Politicians have also started using these attacks on foreign nationals for political gains and vote maximization through rhetorics based on the same. When this happens, the problem doesn't actually get solved, it becomes a tool for playing politics forever.

If you can, PACK YOUR BAGS AND GO.. Things can only get worse and no amount of feel-good preachings or rhetorics can change this. The problem is way too complicated for Pan-Africanist cliche's. It is social, economical, and has also become political.

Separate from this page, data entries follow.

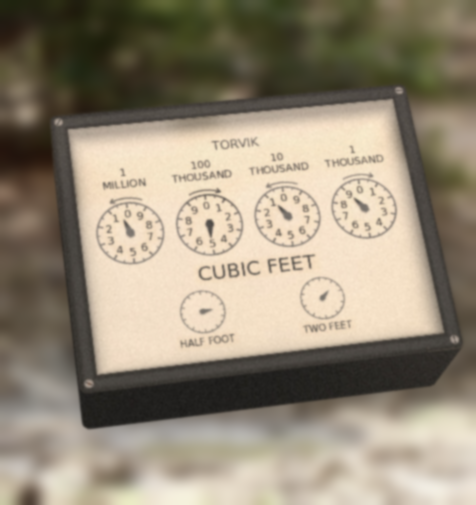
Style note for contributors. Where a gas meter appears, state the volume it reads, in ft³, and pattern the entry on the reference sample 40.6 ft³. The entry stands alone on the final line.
50900 ft³
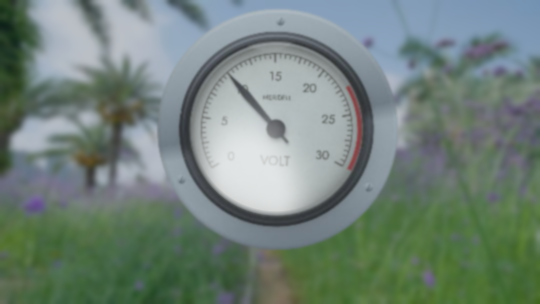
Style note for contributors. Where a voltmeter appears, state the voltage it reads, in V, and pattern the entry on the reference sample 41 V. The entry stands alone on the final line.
10 V
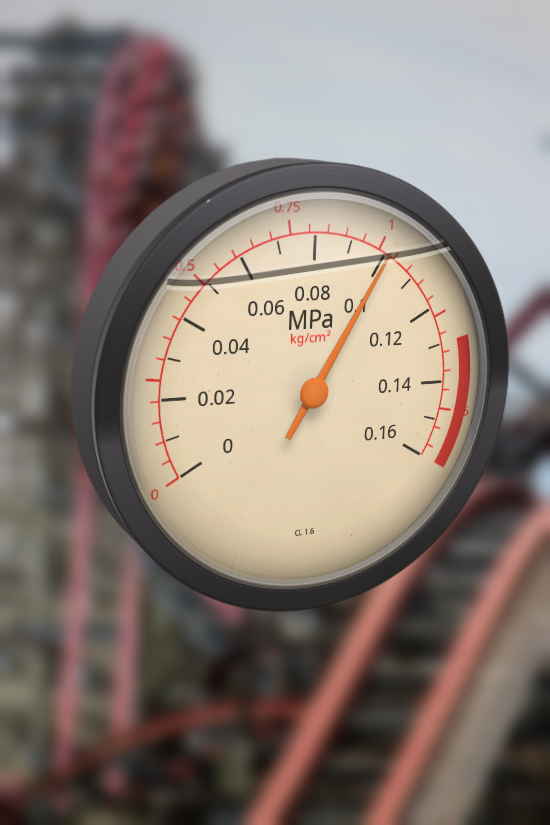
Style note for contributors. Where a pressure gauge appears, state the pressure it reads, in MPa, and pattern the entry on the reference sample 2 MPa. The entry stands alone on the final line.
0.1 MPa
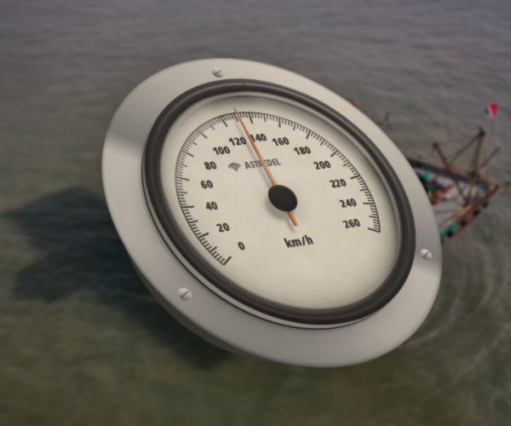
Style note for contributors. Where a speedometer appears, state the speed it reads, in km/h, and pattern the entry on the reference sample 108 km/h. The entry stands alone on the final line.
130 km/h
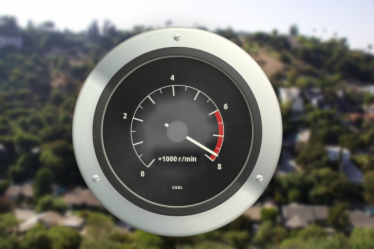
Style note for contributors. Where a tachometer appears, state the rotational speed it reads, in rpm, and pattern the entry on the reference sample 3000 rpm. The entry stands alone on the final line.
7750 rpm
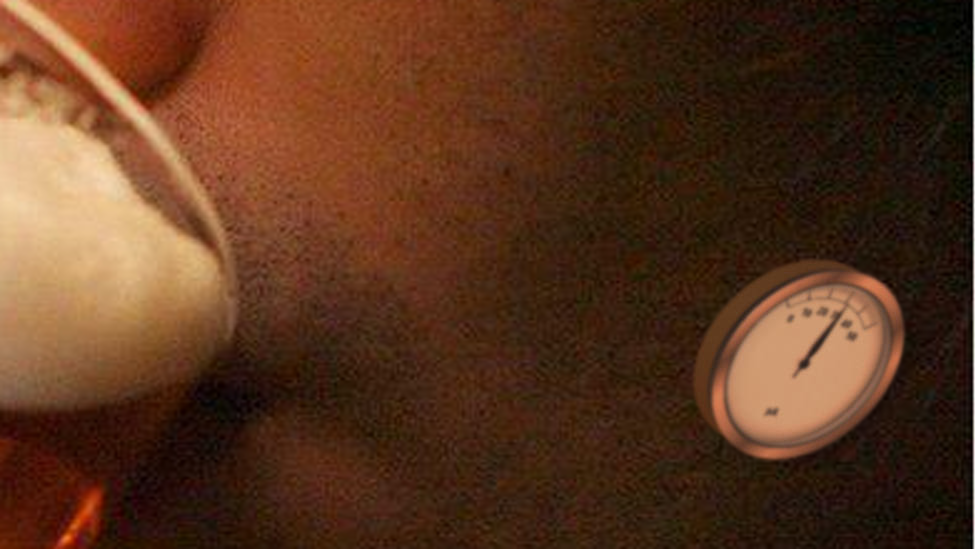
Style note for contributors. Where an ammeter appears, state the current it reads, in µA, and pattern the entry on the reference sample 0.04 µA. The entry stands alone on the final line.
30 µA
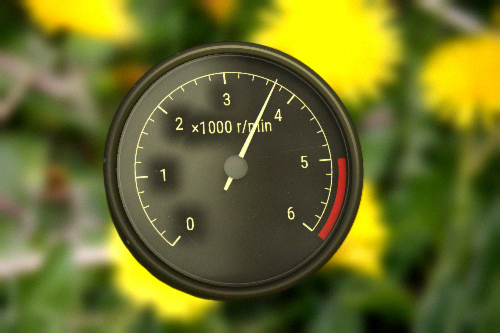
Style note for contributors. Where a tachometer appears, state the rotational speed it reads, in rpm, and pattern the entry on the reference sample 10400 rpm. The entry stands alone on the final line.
3700 rpm
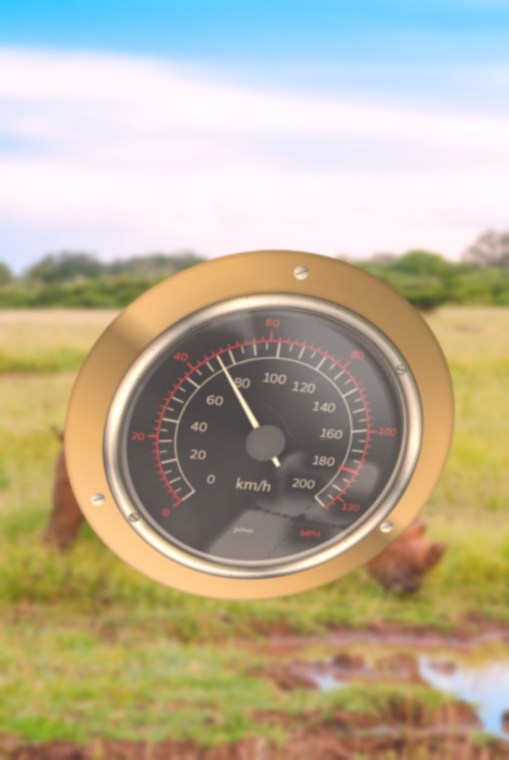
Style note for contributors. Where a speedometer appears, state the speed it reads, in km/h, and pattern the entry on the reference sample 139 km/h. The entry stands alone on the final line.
75 km/h
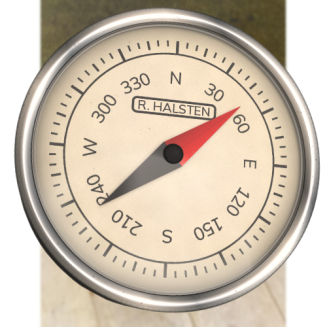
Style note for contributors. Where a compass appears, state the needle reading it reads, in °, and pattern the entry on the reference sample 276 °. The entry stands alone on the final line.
50 °
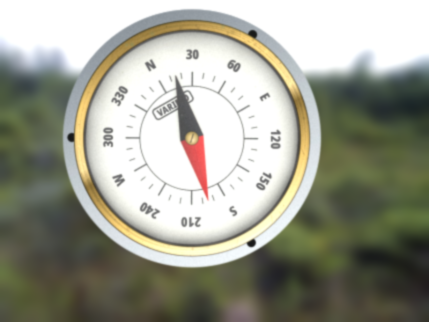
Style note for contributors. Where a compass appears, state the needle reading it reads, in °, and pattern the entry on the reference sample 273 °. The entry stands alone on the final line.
195 °
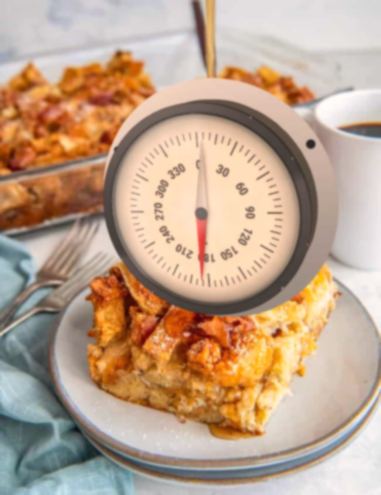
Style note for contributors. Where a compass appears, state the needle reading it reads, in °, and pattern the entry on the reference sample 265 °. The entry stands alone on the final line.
185 °
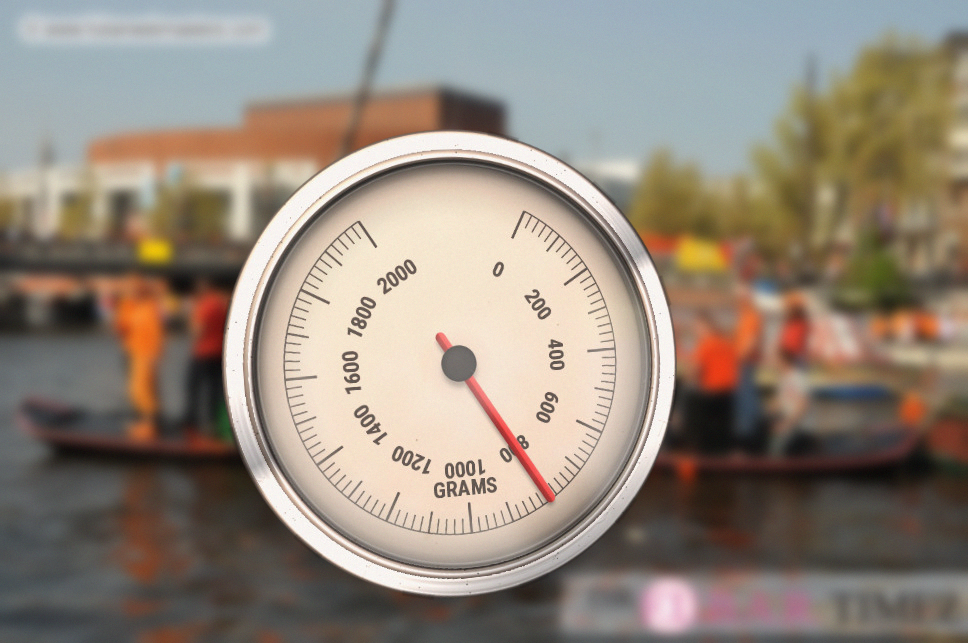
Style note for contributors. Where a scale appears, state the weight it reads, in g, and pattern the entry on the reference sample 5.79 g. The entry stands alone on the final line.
800 g
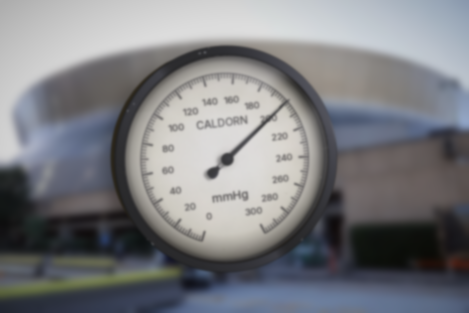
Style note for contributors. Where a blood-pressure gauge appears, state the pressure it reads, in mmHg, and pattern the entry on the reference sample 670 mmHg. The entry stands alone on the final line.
200 mmHg
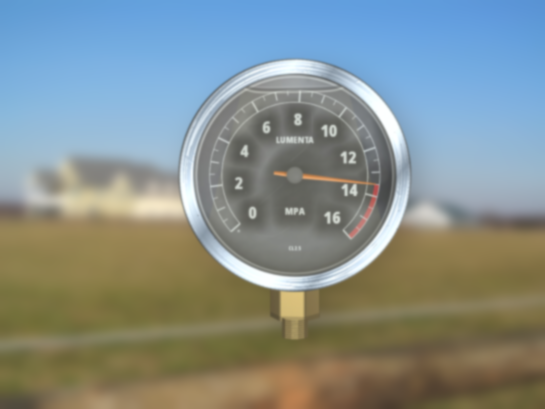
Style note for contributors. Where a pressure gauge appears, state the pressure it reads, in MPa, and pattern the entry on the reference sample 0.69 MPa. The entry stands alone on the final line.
13.5 MPa
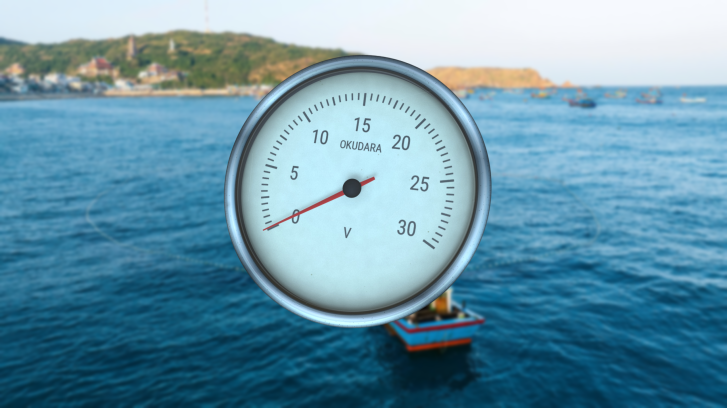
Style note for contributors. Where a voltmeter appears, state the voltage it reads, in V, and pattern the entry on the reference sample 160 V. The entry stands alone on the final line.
0 V
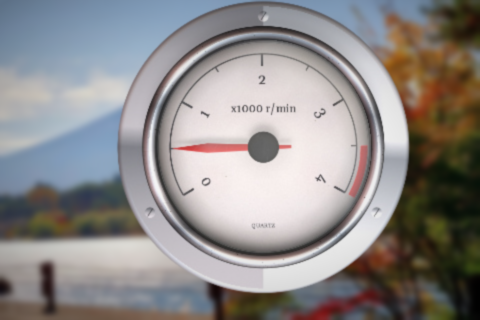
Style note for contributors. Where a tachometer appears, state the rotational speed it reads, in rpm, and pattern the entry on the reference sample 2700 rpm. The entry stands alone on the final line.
500 rpm
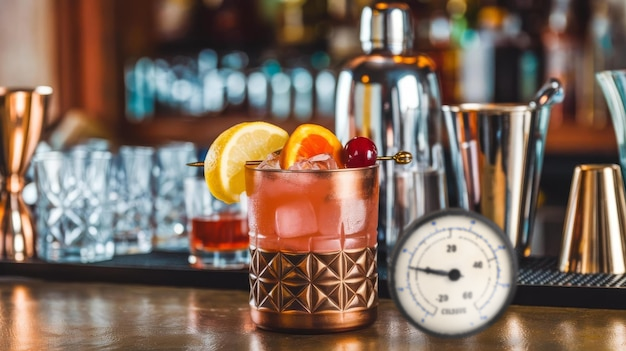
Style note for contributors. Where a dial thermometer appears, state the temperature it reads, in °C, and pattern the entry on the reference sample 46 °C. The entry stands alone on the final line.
0 °C
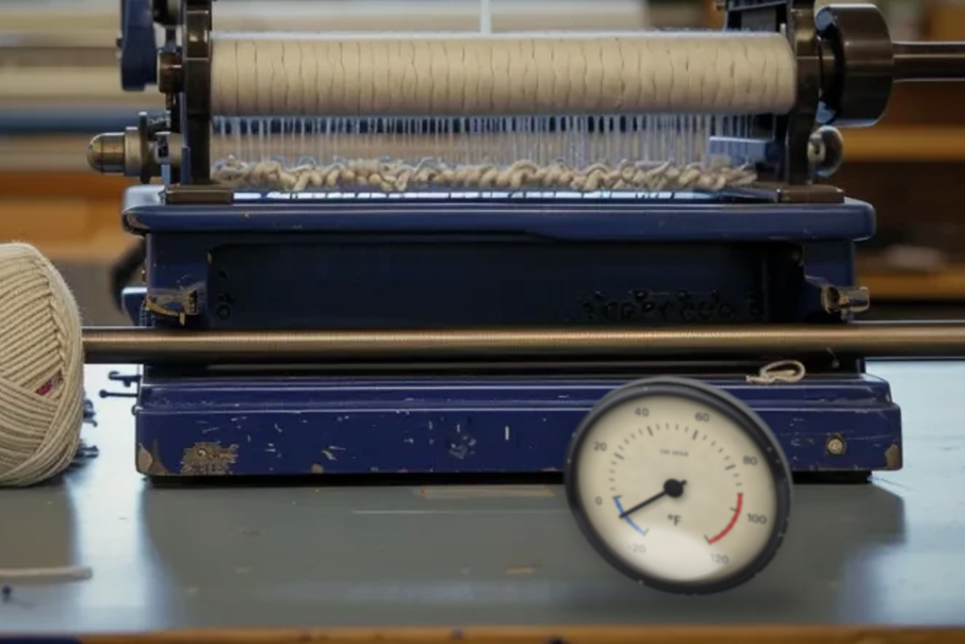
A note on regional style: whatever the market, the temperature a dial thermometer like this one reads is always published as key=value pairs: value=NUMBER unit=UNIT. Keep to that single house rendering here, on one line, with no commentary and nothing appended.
value=-8 unit=°F
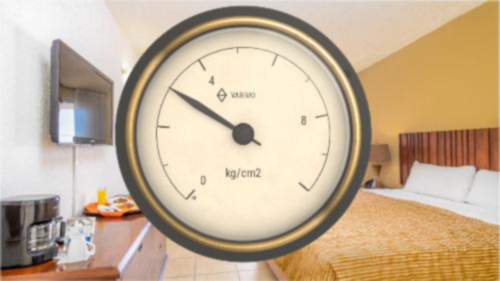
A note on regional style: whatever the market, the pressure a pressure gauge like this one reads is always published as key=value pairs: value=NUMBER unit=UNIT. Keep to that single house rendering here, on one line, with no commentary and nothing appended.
value=3 unit=kg/cm²
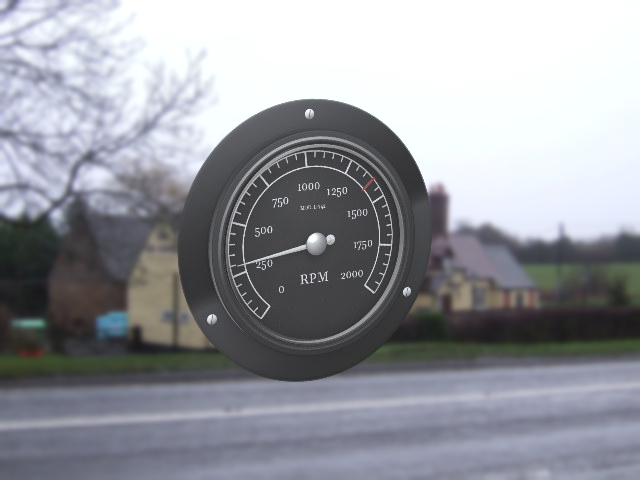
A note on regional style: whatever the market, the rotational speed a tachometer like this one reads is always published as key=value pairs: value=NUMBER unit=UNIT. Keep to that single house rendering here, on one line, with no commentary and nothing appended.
value=300 unit=rpm
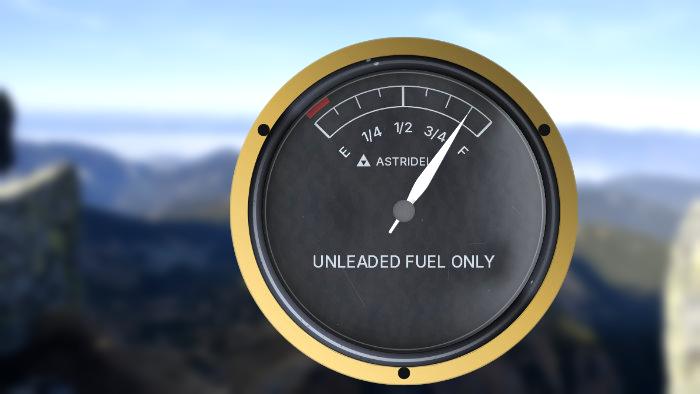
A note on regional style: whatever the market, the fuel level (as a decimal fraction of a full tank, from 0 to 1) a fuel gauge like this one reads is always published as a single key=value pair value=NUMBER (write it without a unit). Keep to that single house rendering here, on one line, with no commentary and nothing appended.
value=0.875
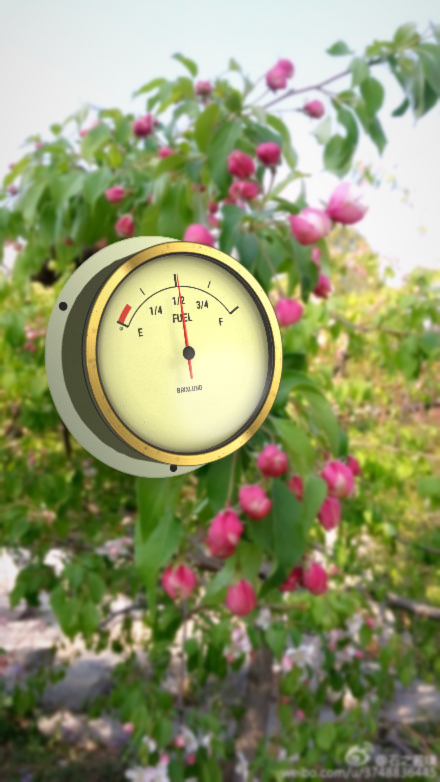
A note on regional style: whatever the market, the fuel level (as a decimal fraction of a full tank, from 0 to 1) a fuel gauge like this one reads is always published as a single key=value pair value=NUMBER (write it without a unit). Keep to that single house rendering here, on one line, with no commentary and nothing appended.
value=0.5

The solution to the problem is three-fold as far as I am concerned.
1) South Africa manages to re-engineer itself to an unprecedented burst of energy towards economic prosperity that produces surplus economic opportunities for its citizens that will make them too busy to even look the way of foreigners. Being African, I know how we roll, therefore, this as far as I am concerned is a pipe dream but a good one to have though.
2) Foreigners move out voluntarily and maybe, South Africans will begin to take out their frustration on each other or the government
3) South Africa must get serious about documenting foreigners that are already in the country while closing its borders tightly but allow a point-based immigration policy that recognizes the most skilled immigrants and encourages them to immigrate
It is either one of the above or the seasonal killings will never seize.
YES, IT WILL NEVER. 57 million South Africans will never start accepting African foreign nationals especially with the prevailing socio-economic situation in the country.
Yes, it is the TRUTH and I have just said.


9/4/2019.
Unemployment rate in South Africa stood at 29% in the Q1 of 2019.
About 1.64million people out of the over 58million people in South Africa are migrants according to her population data. Ani Nonso do not subscribe to the infamous narrative that the late Mandela's neo-liberal cum pan-africanist policies of the post-apartheid regime made migrants and foreign nationals to flourish into the the country sitting at the tip of southern Africa,took over their jobs,court their women and spread crime.


The ANC Government for over 25yrs after the end of Apartheid embraced social welfarism as a policy of balancing the economic inequalities set in motion by the Apartheid regime. It is arguably true that this policy has helped to lift some poor out of poverty. However,it is untrue that interventionism will continue to sustain the lives of South Africans whom money grants have rendered lazy in the face of "successful" small migrant population.The rulling party in its incompetence has shifted this blame to the migrant community.


The South African population faces the problem of endemic mis-governance from the ANC who has reportedly incited the aboriginals against migrants and foreign nationals as this will greatly help in concealing govt ineptitude.


The people are yet to see this even as they clamor for acquisition of white-owned lands by the government for redistribution. This again will make the state more powerful and in due course tyranny will set in.
Xenophobia is the least we can get from the RSA of the above happens.


South African peoples like all other African countries prefer to vest more powers on the state which will now begin to use interventions to run the basic needs of people.


It is this simple;allow the state to own lands, capital and labor. The state should deploy same as it pleases it to raise revenues. Push these revenues as grants and cash transfers into the pockets of lazy citizens who are either lazy or lack the necessary Enterprise to till the lands and make taxable income from same. It doesn't matter that these grants and monies will get pilfered away by opportunists like Jacob Zuma who already has loads of corruption cases hanging around his neck.


South Africa is gradually sinking into a welfarist state and the resources can no longer go round because of the corruption that comes with governance by interventionism. A migrant population that is less than 5% of the entire population of 58m is not the reason why unemployment rate has risen to 29%. The rulling party is just who needs to be attacked.